(INPUT DATA)

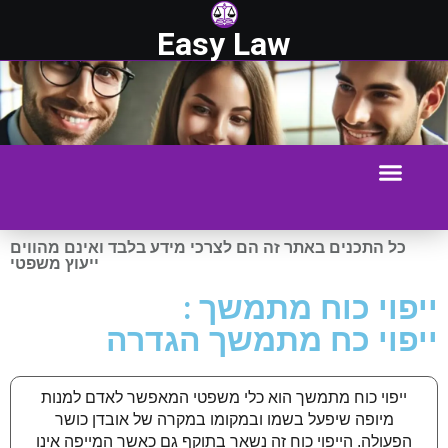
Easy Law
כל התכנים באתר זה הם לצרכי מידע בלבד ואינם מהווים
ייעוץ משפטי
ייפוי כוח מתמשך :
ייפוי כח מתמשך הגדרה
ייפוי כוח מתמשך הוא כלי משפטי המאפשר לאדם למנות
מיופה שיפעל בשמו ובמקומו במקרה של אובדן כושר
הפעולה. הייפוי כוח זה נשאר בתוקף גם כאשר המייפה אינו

(End INPUT DATA)
(INPUT DATA)

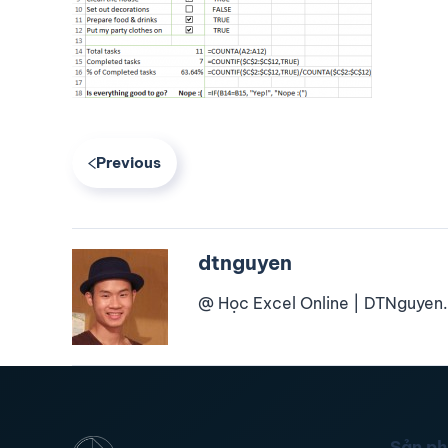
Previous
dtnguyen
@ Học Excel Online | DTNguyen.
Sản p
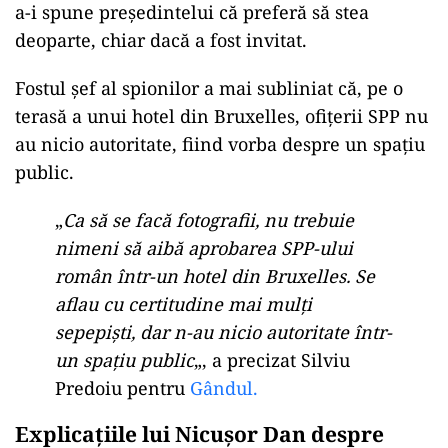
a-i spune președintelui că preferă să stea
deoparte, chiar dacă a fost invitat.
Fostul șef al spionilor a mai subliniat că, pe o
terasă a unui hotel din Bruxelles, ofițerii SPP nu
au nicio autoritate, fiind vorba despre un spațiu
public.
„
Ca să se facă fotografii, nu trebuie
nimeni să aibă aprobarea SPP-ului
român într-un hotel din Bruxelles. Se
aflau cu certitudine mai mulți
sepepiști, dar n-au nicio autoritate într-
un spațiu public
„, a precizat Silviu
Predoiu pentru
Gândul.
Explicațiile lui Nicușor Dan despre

(End INPUT DATA)

#### WORK TASK:
In the entries above, find each line with the string "משפטי" and copy it.

#### TASK RESPONSE:
ייעוץ משפטי
ייפוי כוח מתמשך הוא כלי משפטי המאפשר לאדם למנות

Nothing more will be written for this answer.